Thomas Jefferson. 1801. First to hold the ceremony in DC. At the Senate.

Approaching on foot he afterward returned to his boarding house for dinner. The re-election, on horseback to what was then called the President’s House, created a gathering that grew subsequently into the procession now called the inaugural parade. John Adams did not attend Jefferson’s inauguration. No idea why.

I only know my namesake didn’t invite me.

1837. Andrew Jackson and Martin Van Buren rode a wooden carriage built from the USS Constitution remnants. That tradition existed until outgoing Jackson remained in the Capitol signing legislation whereupon he was bounced out officially at noon. John Quincy Adams did not attend Jackson’s inauguration. No idea why.

I only know it’s another namesake who also didn’t invite me.

1869. Ulysses S. Grant replaced Andrew Jackson, who did not attend Grant’s ceremonies. This I know why. Because Ulysses wouldn’t let him sit in the presidential carriage. Apparently Ulysses was as starchy as his first name.

1840. Our ninth president William Henry Harrison took 8,495 words and two hours in freezing weather. If we’ve forgotten Willie it’s because, not wearing a coat, he got pneumonia and died a month later.

1853. Franklin Pierce placed his hand on his law book, not the Bible.

March 1865, long before anyone knew he might cop an Oscar, came Lincoln. At his second swearing-in, he invoked God’s speedy end to the Union’s Civil War.

1909. William Howard Taft moved the whole thing indoors. He was cold.

1913. Wartime. Deeming it inappropriate, our 28th commander-in-chief Woodrow Wilson canceled the expected ball. He also faced a Women’s Suffragette Movement Parade down Pennsylvania Avenue. They fought for the vote. They didn’t give a fig about Hillary’s hair.

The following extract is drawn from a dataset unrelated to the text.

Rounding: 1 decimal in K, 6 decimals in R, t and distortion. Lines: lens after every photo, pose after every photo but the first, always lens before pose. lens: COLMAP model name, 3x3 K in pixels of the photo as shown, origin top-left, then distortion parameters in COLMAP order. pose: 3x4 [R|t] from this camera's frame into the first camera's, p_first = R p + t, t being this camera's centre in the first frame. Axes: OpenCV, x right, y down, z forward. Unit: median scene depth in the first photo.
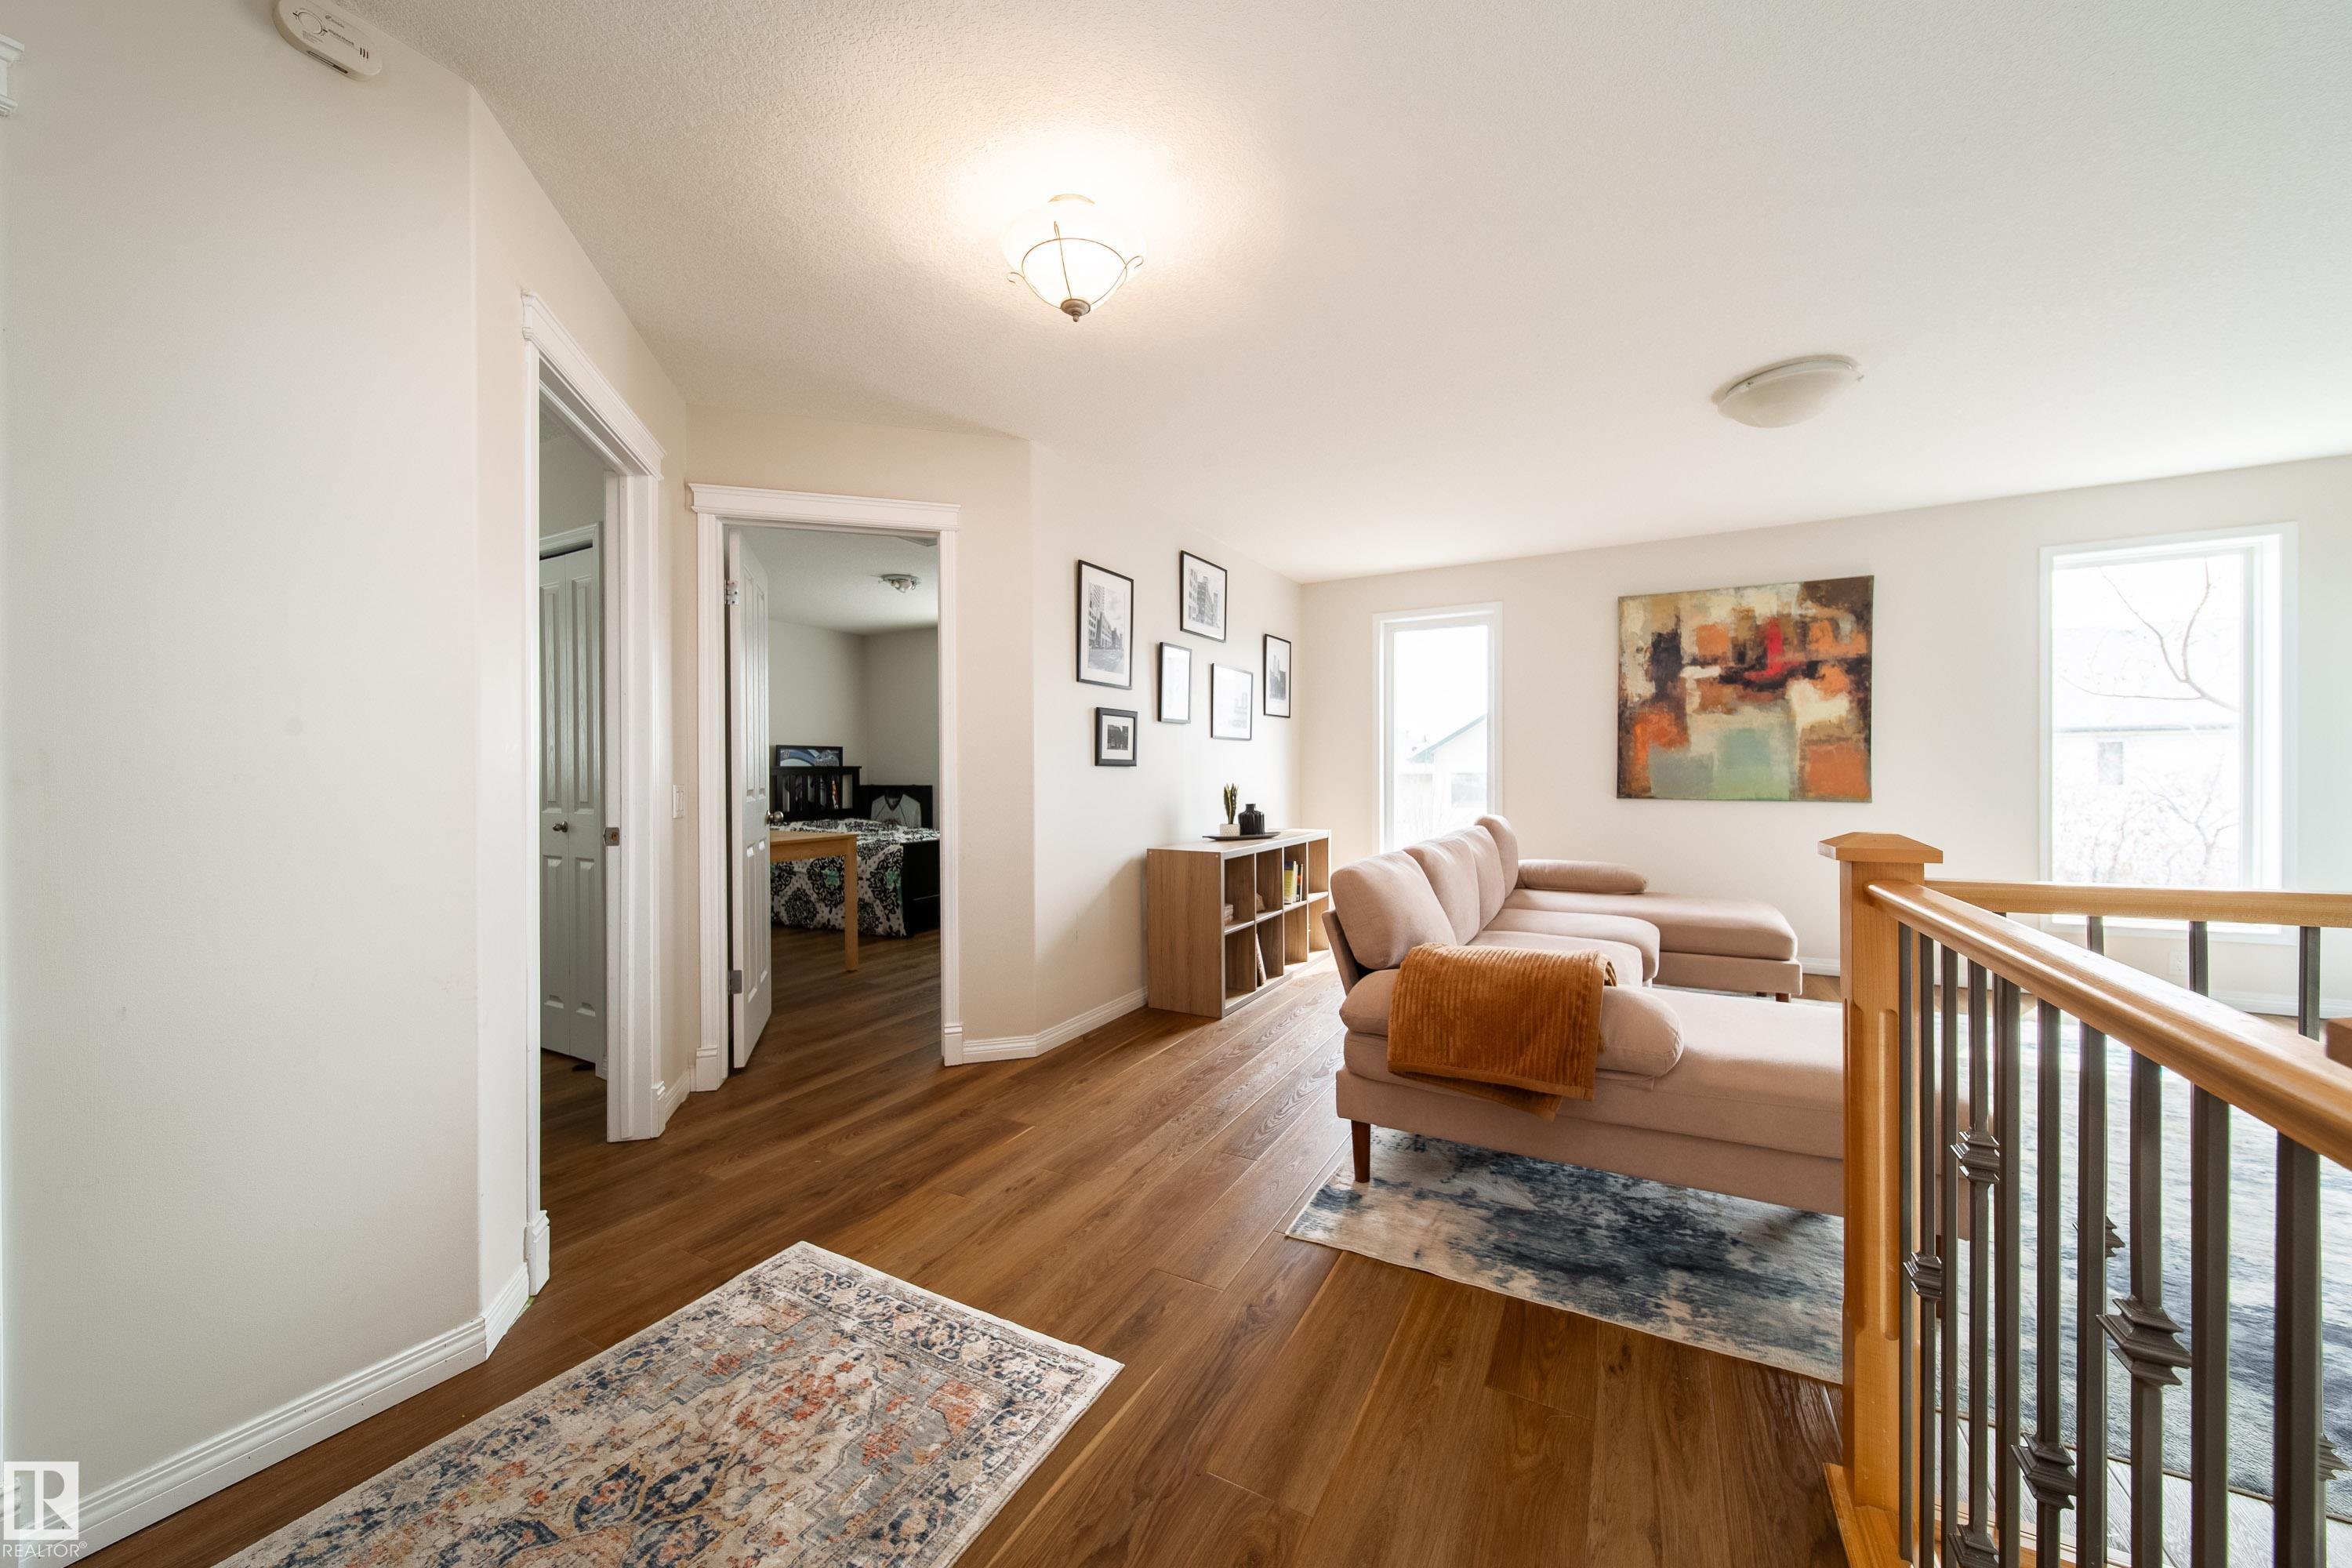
lens RADIAL K [[841.2, 0, 1185.8], [0, 841.2, 780.0], [0, 0, 1]] dist [0.000155, -0.000400]
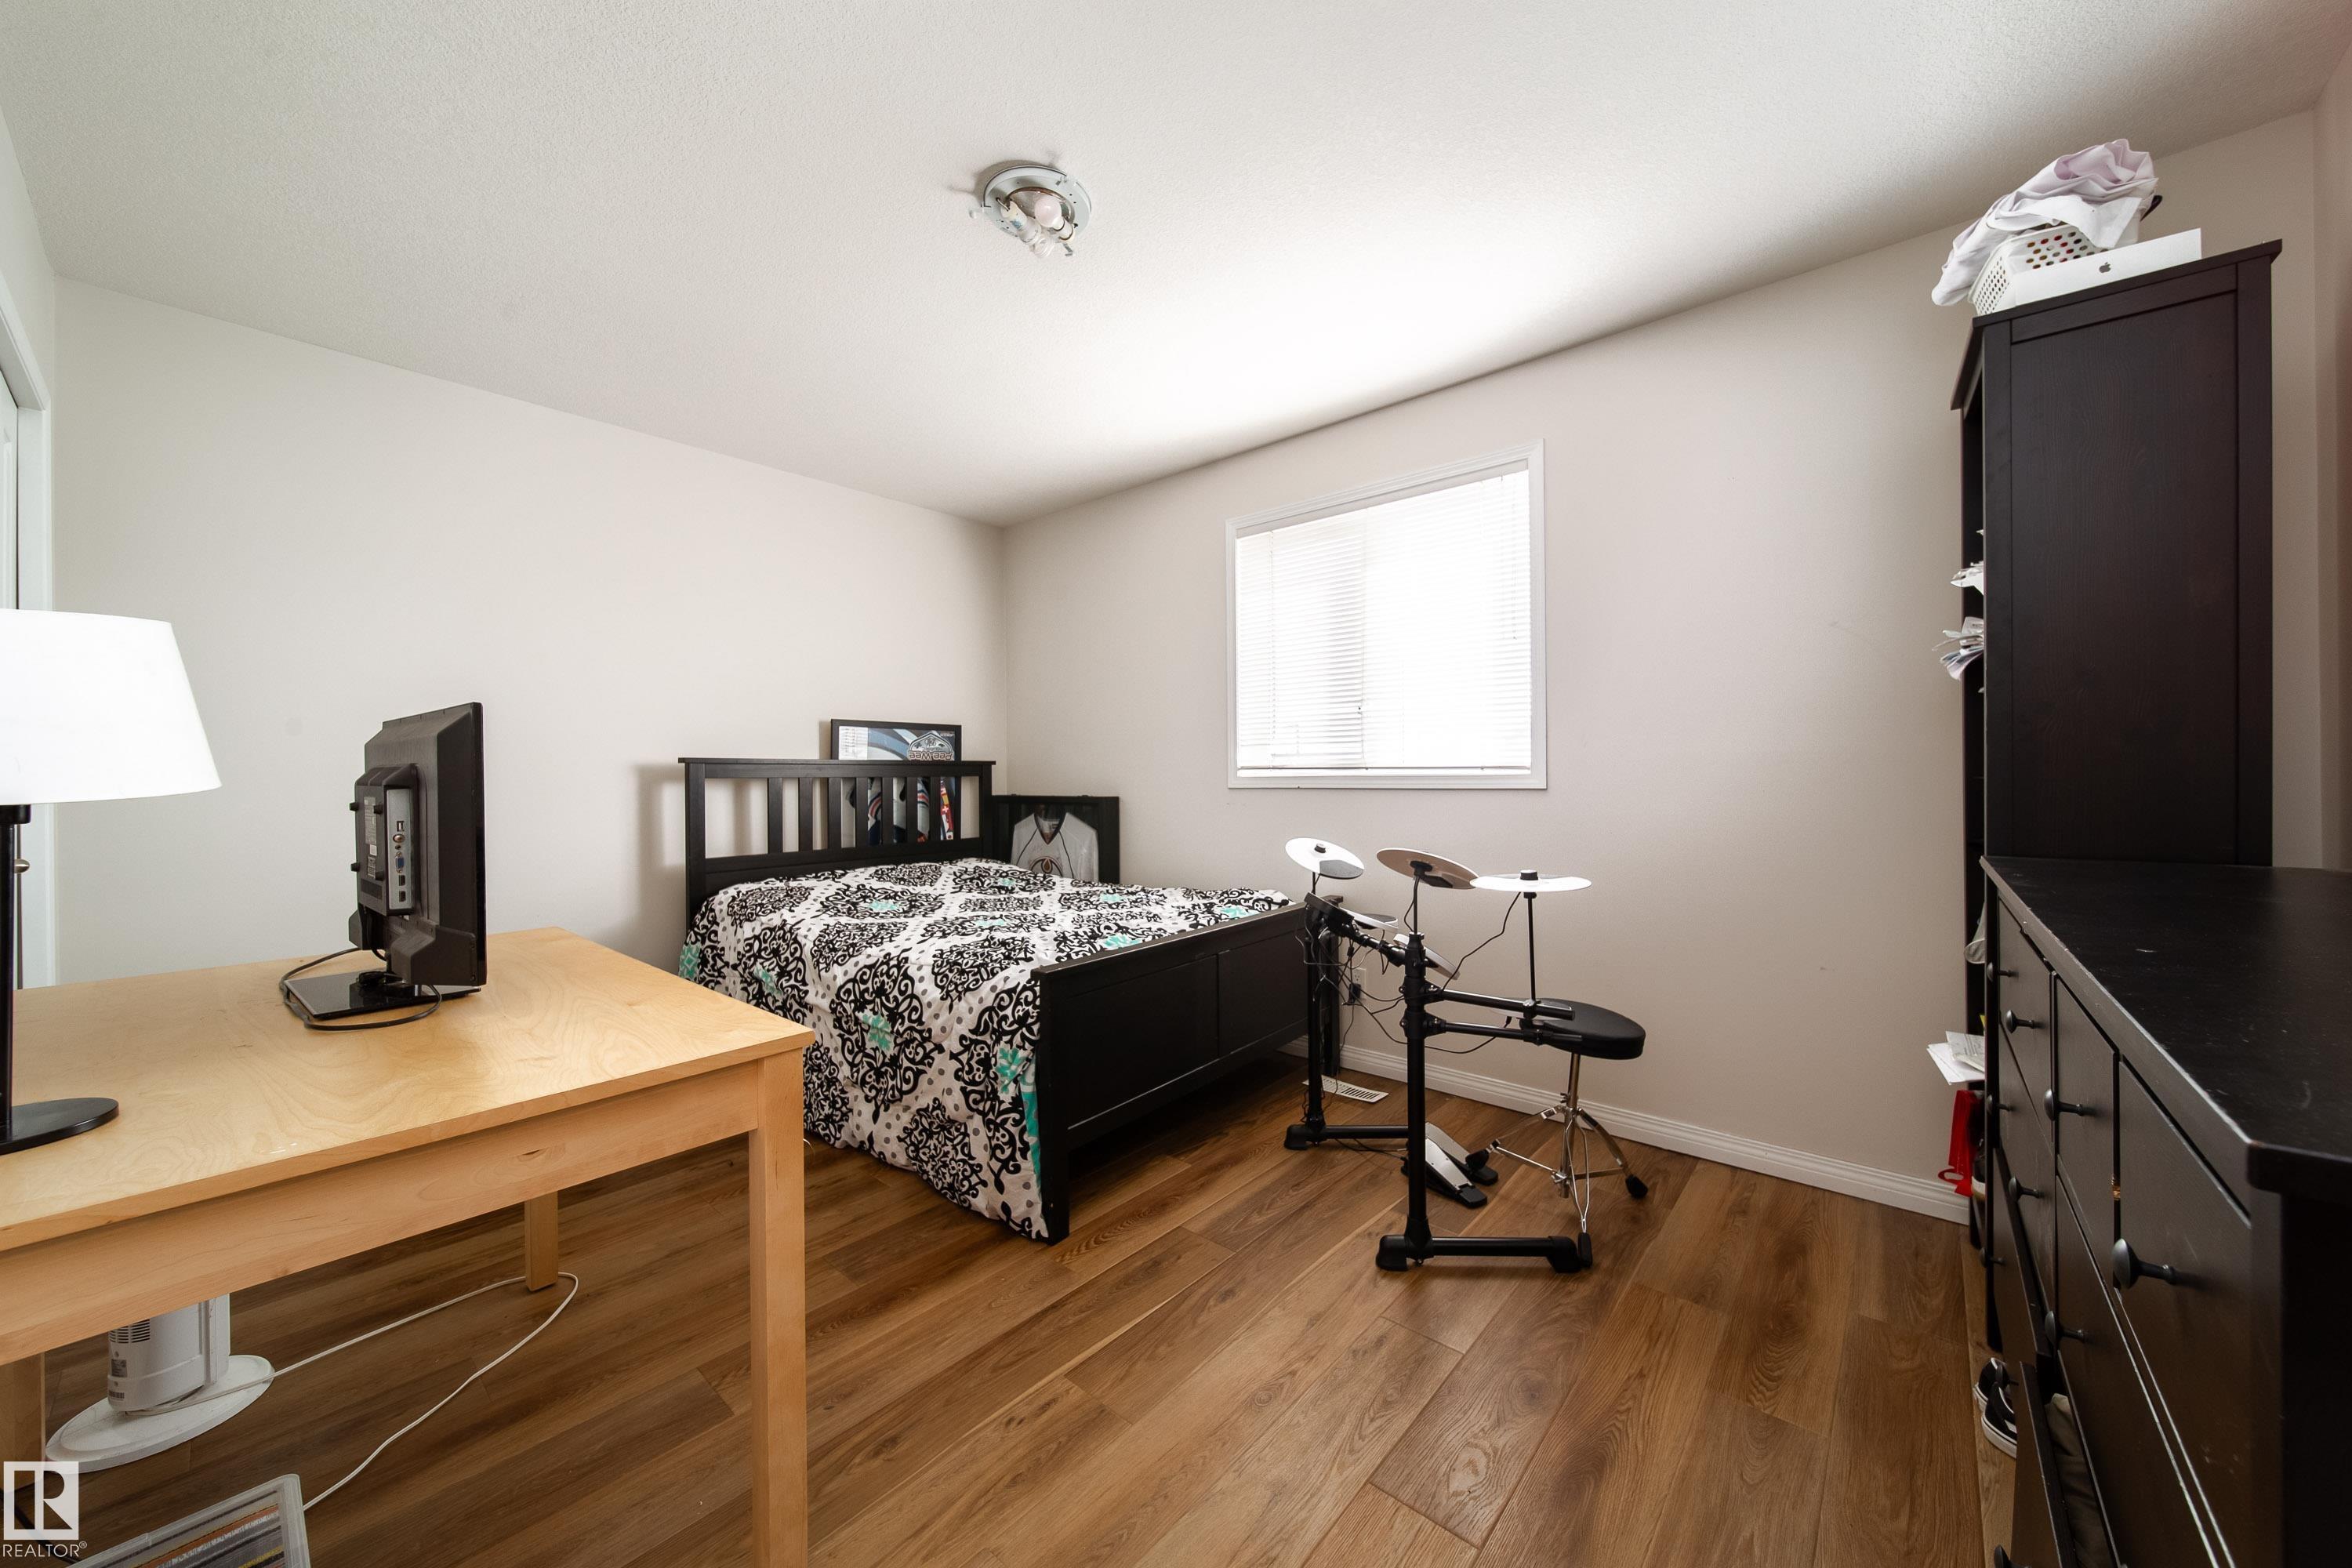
lens RADIAL K [[841.2, 0, 1179.4], [0, 841.2, 784.3], [0, 0, 1]] dist [0.000155, -0.000400]
pose [[0.975929, 0.002082, -0.218078, -0.157546], [-0.002273, 0.999997, -0.000623, -0.001049], [0.218077, 0.001103, 0.975931, 0.518636]]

1922. Calvin Coolidge. Striped trousers, morning coat, mom’s Bible. His justice of the peace/notary father swore him in. This, our 35th inaugural, was the first broadcast nationally.

Herbert Hoover. Rainy day. Dirigibles overhead. 1929, almost a century ago, he spoke of the failure of our criminal justice system and impotence of the federal government to enforce its laws.

Our 20th Amendment moved Inauguration Day to Jan. 20, following the Electoral College’s certification of the vote. Last chief of state to take the oath in March was 1933, Roosevelt’s first election. First attending morning service with his wife at St. John’s Episcopal Church, FDR, too, set a precedent.

Truman, 1949. The 10 p.m. ball was at the National Guard Armory. Thousands of his Kansas revelers swarmed the city. Trains arrived every two minutes — possibly because they were so glad to get out of Kansas. The parade stretched seven miles. It was the first openly integrated event and first nationally televised.

1957. Eisenhower. His hand was on a West Point Bible.

1961. John F. Kennedy delivered the now immortal phrase: “Ask not what your country can do for you, ask what you can do for your country.”

1981. Reagan broke tradition by staging the ceremony at the Capitol’s west instead of east front to hold more visitors.

The simple ceremony has now osmosed into a 24-hour hoo-ha with parades, feasts, balls, bull, engraved invites, secret sexy service, cookies shaped like a White House, and Mrs. Obama sporting something she could never have afforded before he got the job in order to hop Air Force One with her private staff and visit a country she’d never seen before.

Let’s hear it for the stars and stripes forever.